Your objective
Every line of the records that contains the string "Product" counts once; give the total and nothing else.
== Input material ==
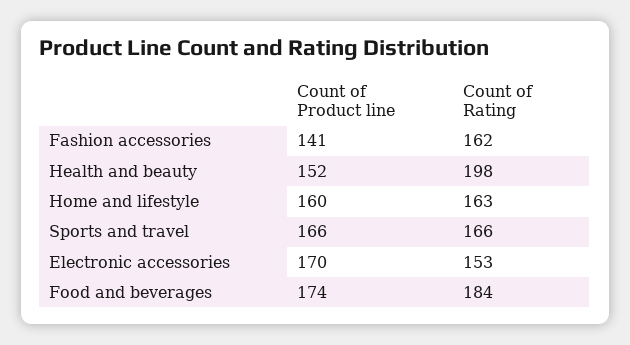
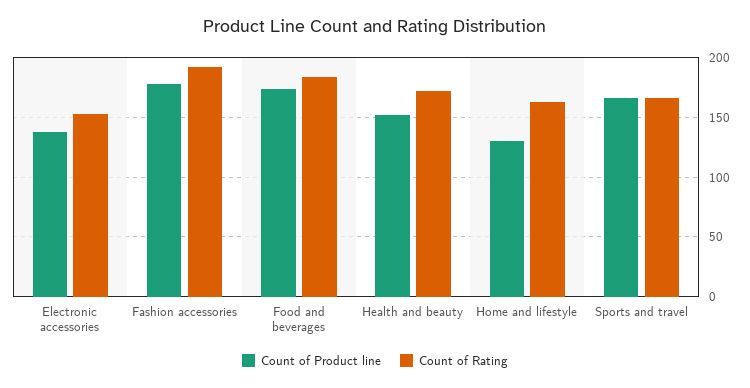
Count of Product line, Fashion accessories: 141 -> 180
Count of Rating, Fashion accessories: 162 -> 190
Count of Rating, Health and beauty: 198 -> 170
Count of Product line, Home and lifestyle: 160 -> 130
Count of Product line, Electronic accessories: 170 -> 140

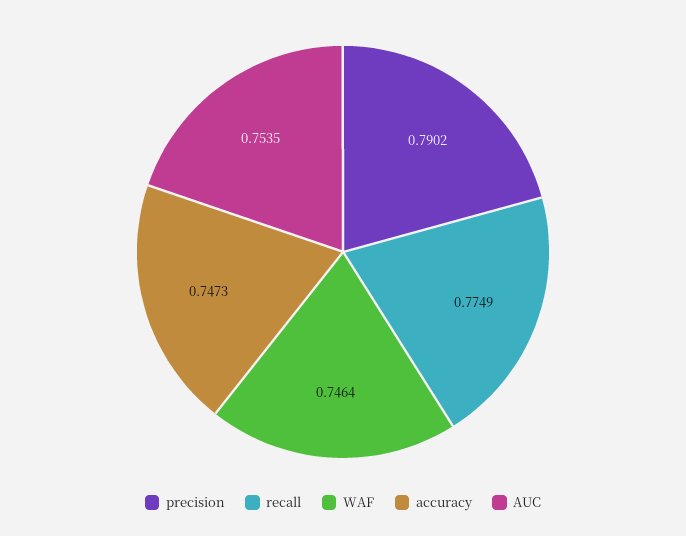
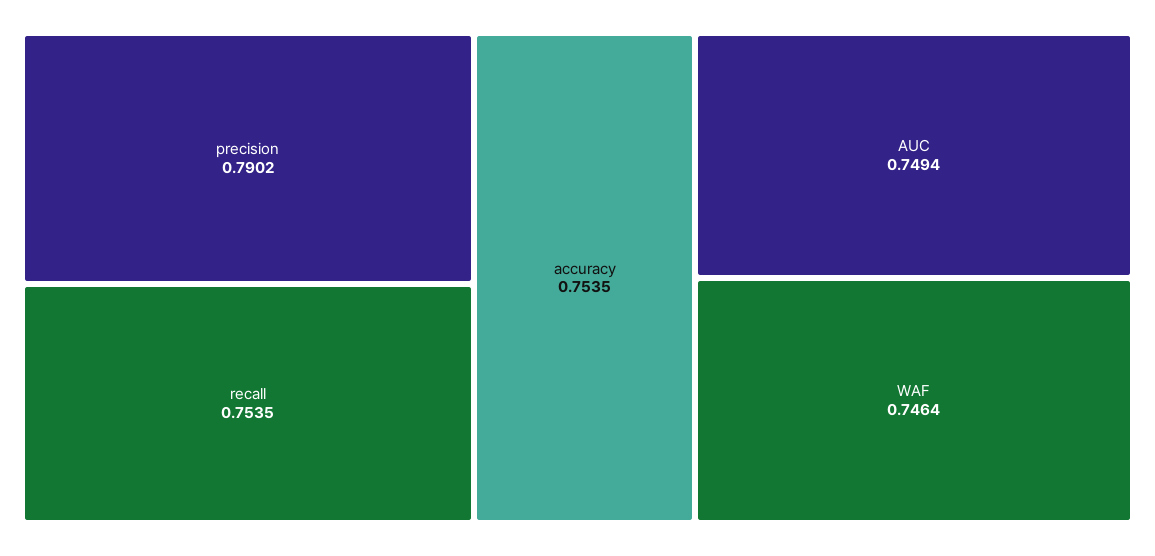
recall: 0.7749 -> 0.7535
accuracy: 0.7473 -> 0.7535
AUC: 0.7535 -> 0.7494

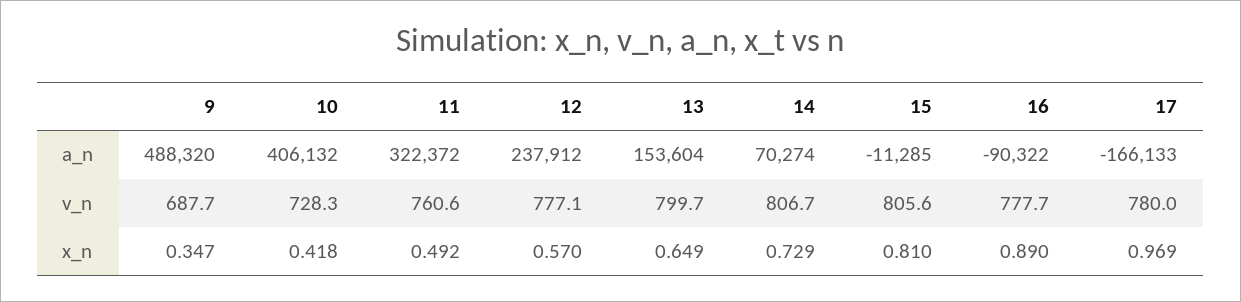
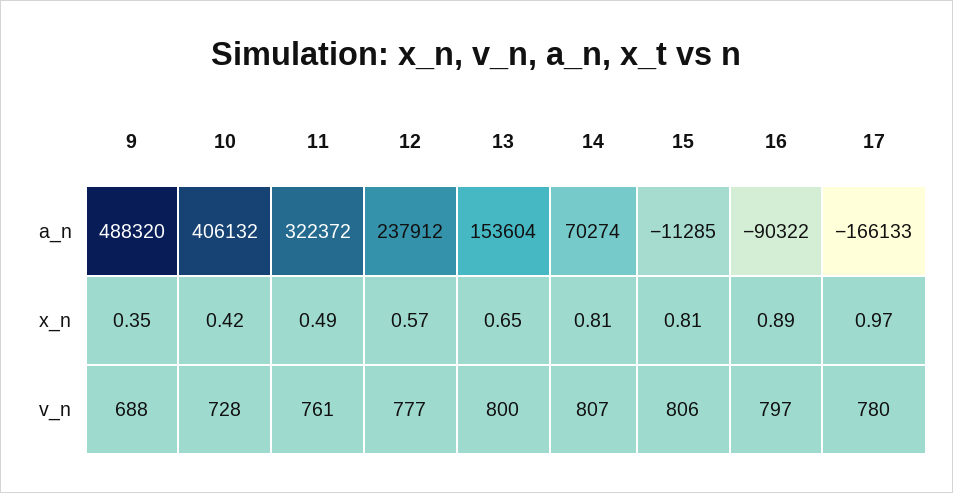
16, v_n: 777.7 -> 797
14, x_n: 0.729 -> 0.81

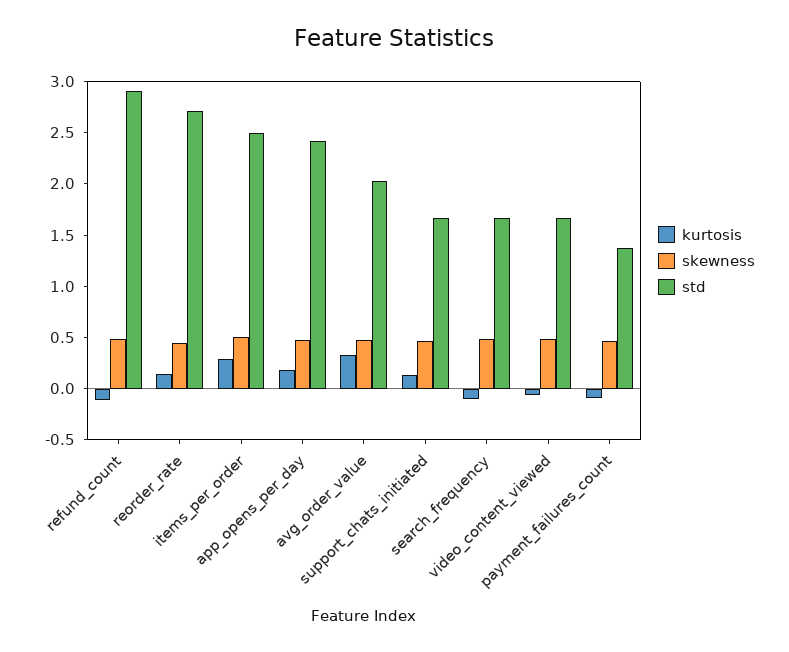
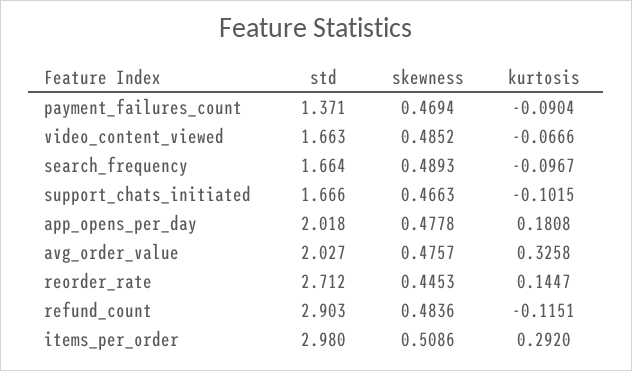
std, items_per_order: 2.5 -> 2.98
std, app_opens_per_day: 2.4 -> 2.018
kurtosis, support_chats_initiated: 0.1 -> -0.1015

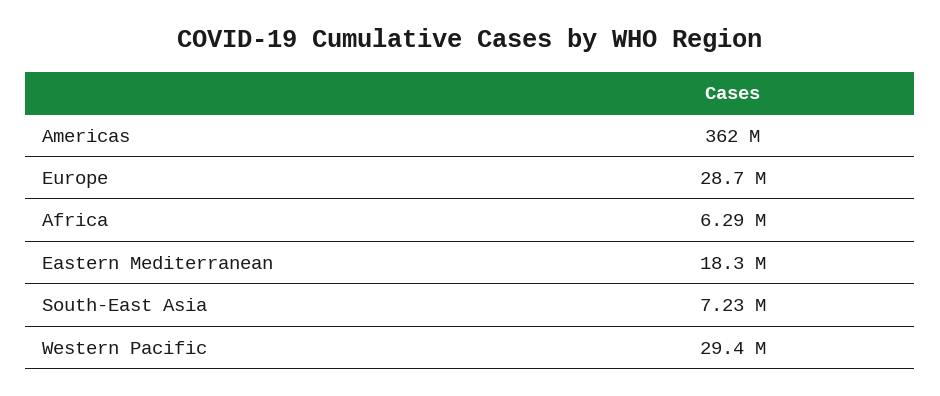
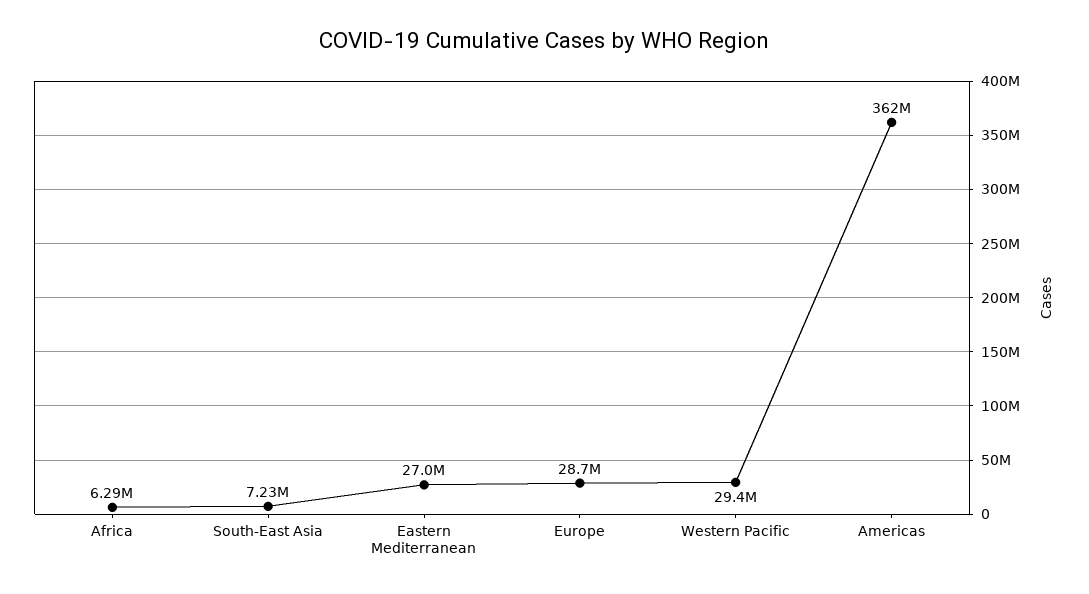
Eastern Mediterranean: 18300000 -> 27000000

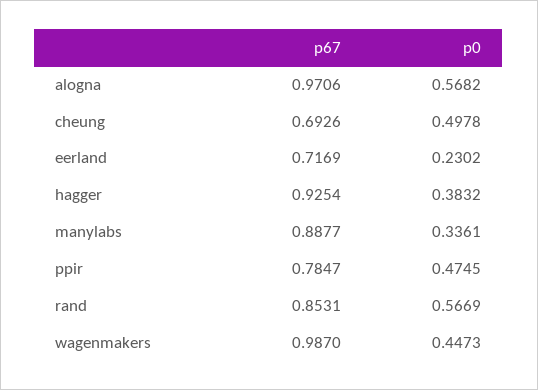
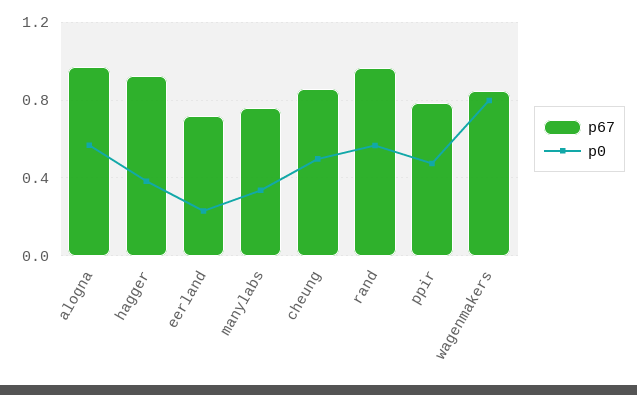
p67, cheung: 0.6926 -> 0.85
p67, manylabs: 0.8877 -> 0.75
p67, rand: 0.8531 -> 0.95
p67, wagenmakers: 0.987 -> 0.85
p0, wagenmakers: 0.4473 -> 0.8

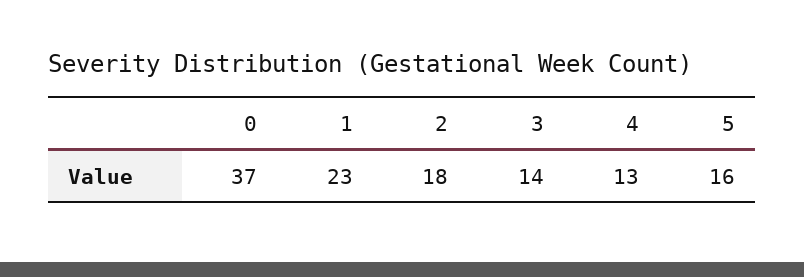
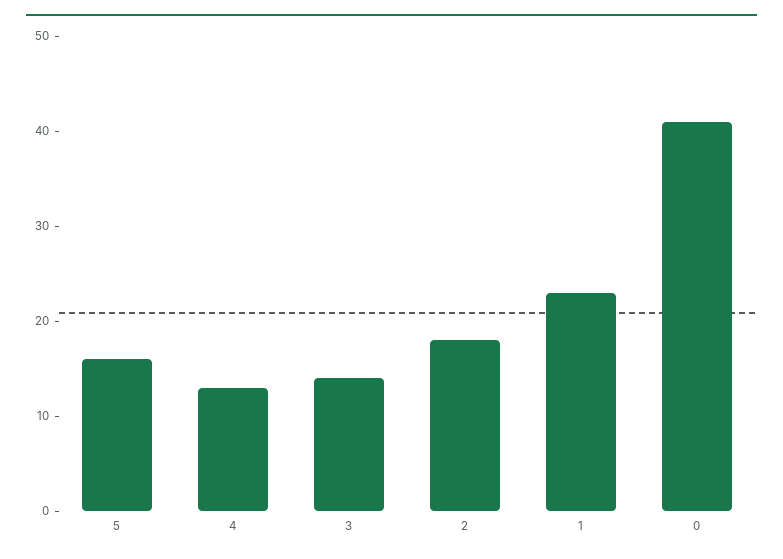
0: 37 -> 41

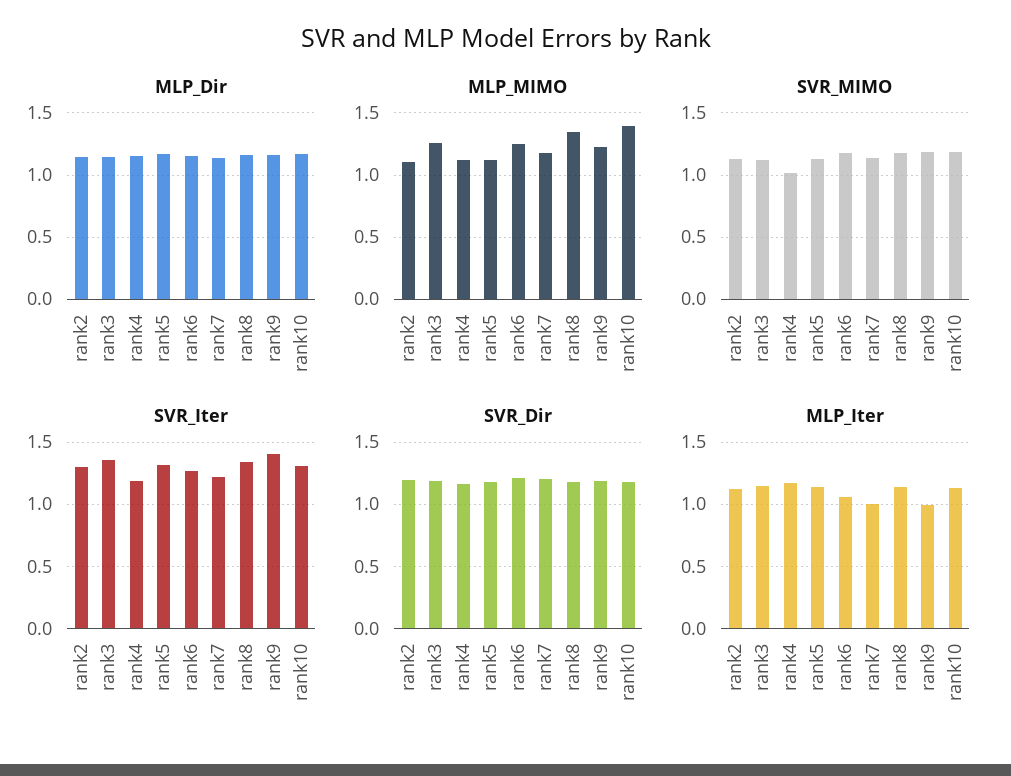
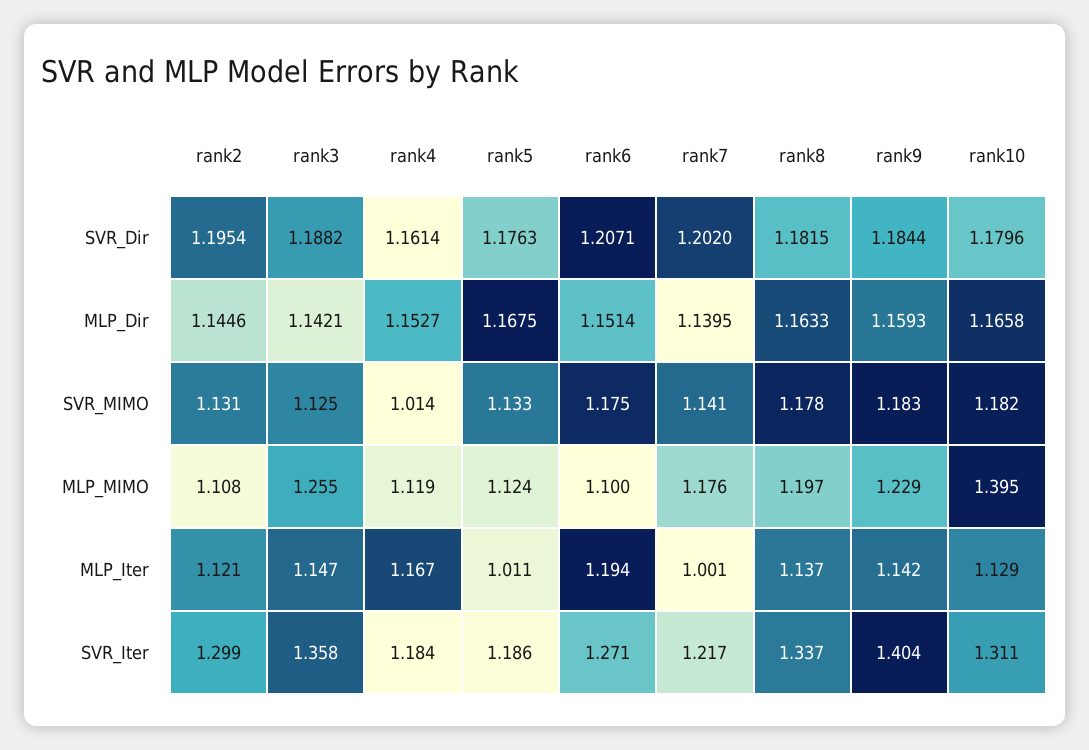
MLP_MIMO, rank6: 1.25 -> 1.1
MLP_MIMO, rank8: 1.35 -> 1.197
SVR_Iter, rank5: 1.3 -> 1.186
MLP_Iter, rank5: 1.15 -> 1.011
MLP_Iter, rank6: 1.05 -> 1.194
MLP_Iter, rank9: 1 -> 1.142

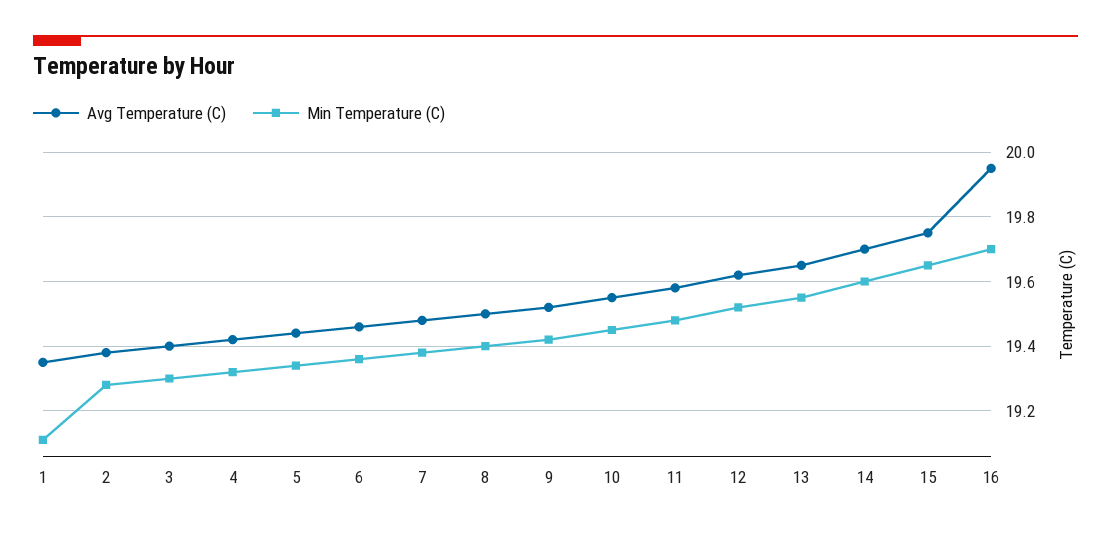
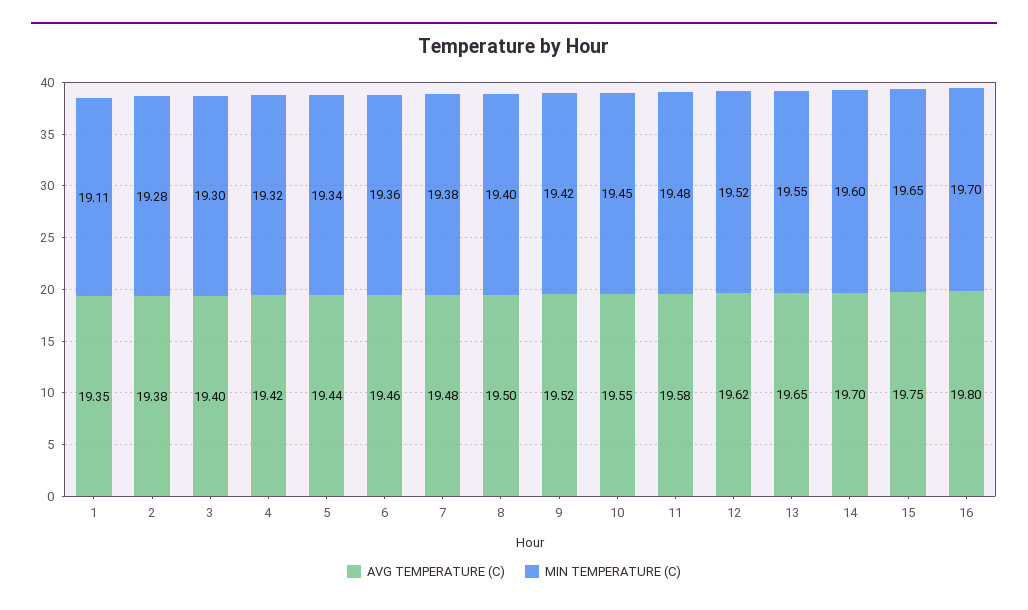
Avg Temperature (C), 16: 19.95 -> 19.8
===
Expected answer
3